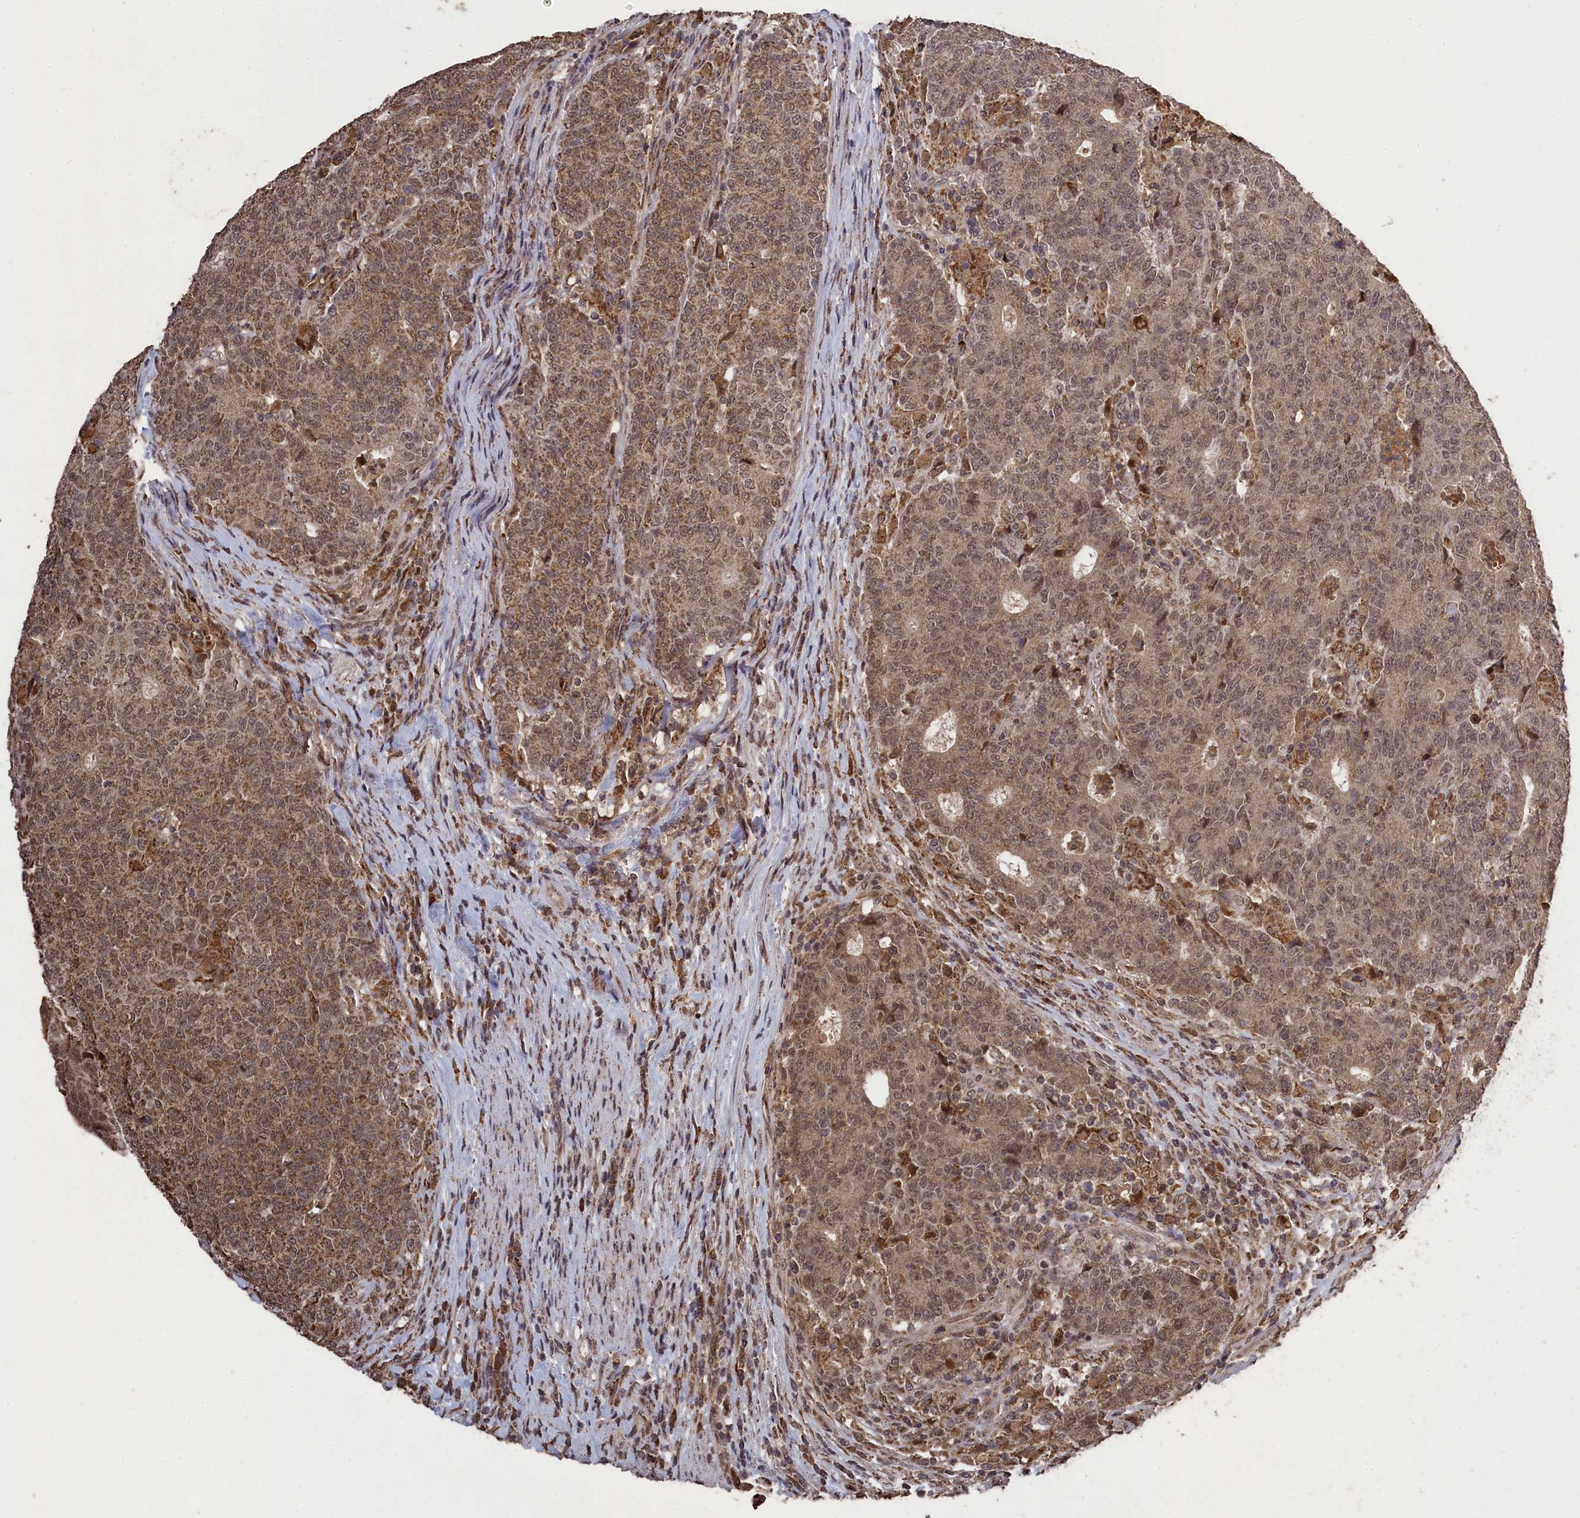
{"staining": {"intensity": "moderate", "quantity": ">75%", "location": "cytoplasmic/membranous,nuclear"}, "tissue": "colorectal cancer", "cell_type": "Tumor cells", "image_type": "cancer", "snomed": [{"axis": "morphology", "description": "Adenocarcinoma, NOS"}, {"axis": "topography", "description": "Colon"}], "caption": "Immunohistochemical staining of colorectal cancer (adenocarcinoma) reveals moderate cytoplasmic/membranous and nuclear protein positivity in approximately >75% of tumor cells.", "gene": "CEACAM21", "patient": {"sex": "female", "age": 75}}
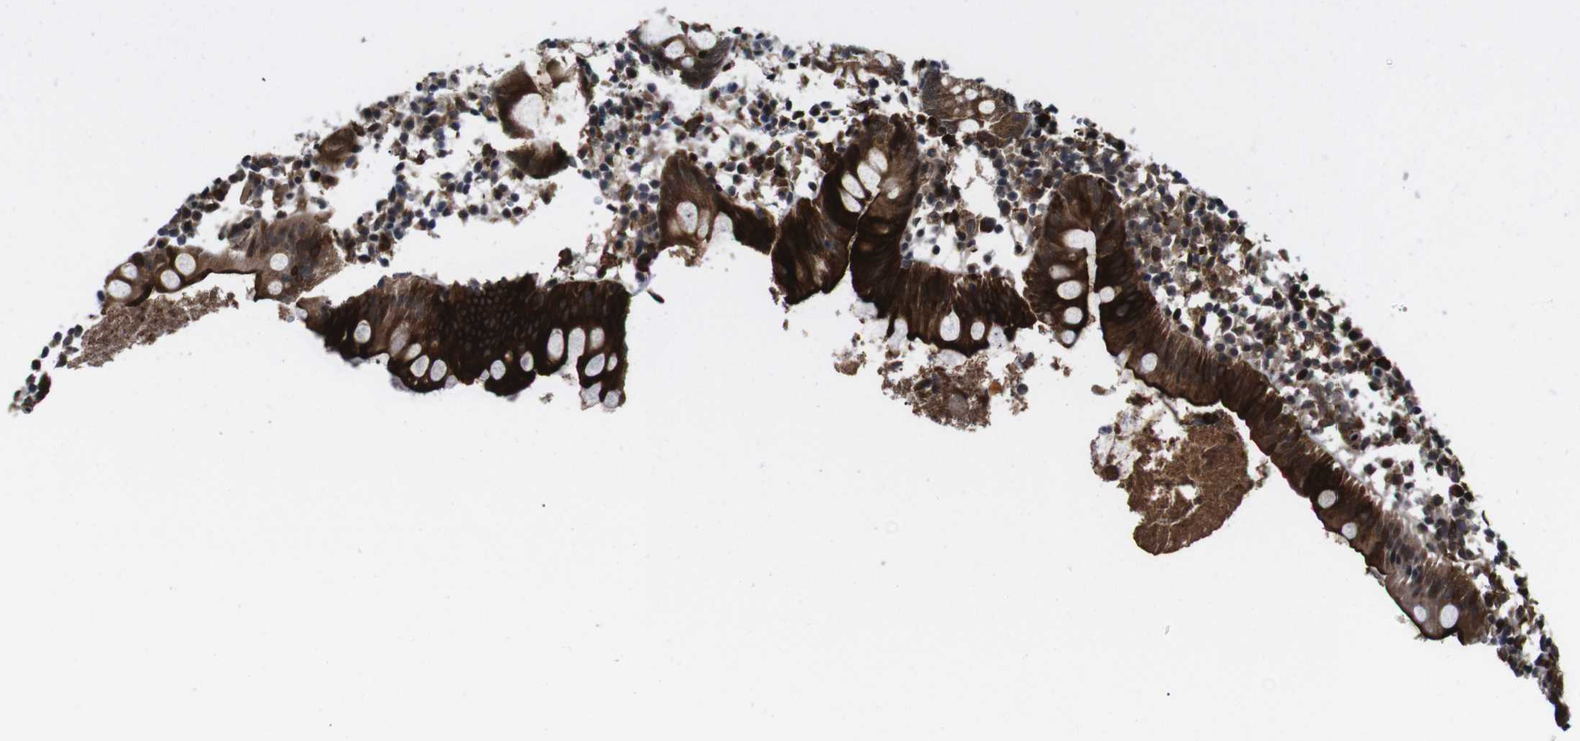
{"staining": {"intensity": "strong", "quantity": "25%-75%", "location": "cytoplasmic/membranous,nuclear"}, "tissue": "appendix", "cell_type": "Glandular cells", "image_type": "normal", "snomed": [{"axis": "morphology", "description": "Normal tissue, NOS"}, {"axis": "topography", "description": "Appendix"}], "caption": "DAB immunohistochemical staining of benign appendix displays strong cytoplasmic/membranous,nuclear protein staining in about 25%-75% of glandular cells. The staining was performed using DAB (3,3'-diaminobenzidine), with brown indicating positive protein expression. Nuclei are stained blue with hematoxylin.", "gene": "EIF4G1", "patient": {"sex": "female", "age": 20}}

--

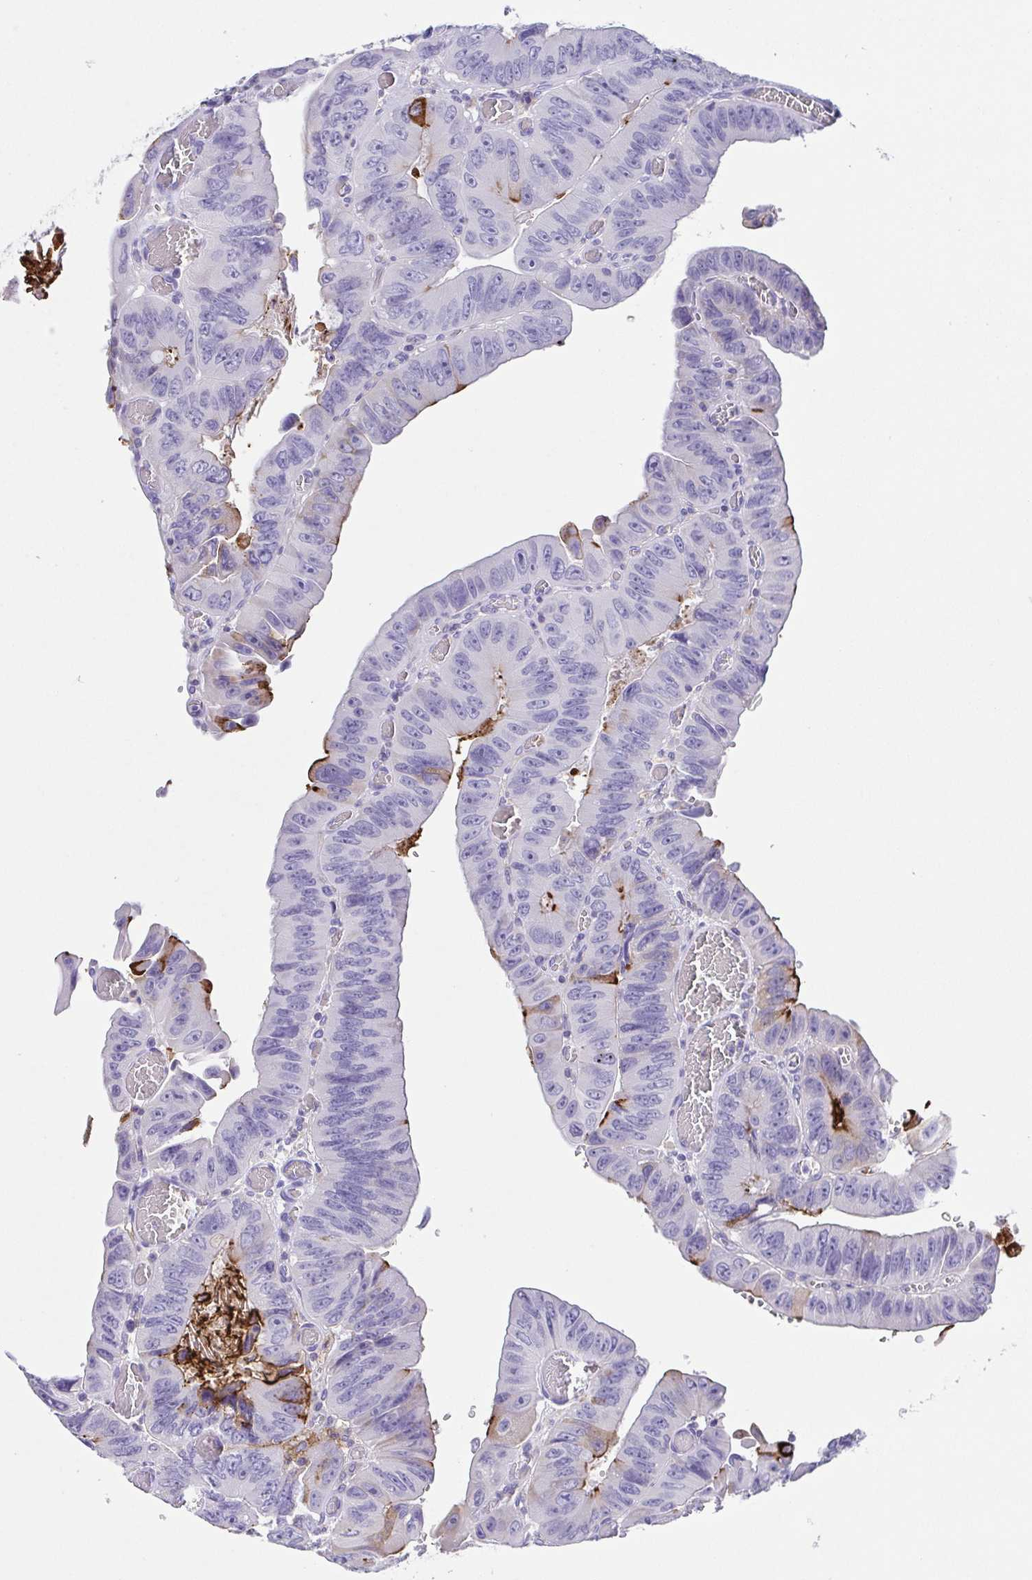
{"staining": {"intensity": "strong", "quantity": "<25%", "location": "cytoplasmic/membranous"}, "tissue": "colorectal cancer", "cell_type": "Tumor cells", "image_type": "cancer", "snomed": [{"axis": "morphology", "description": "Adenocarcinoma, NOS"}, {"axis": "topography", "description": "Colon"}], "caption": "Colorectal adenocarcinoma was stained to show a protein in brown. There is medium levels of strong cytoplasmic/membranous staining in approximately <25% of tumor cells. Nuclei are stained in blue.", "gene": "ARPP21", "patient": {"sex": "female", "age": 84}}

# WHAT NEEDS TO BE DONE:
In the entries above, how many lines contain the word "blue"? Provide the number alone.

# RESULT OF THE TASK:
2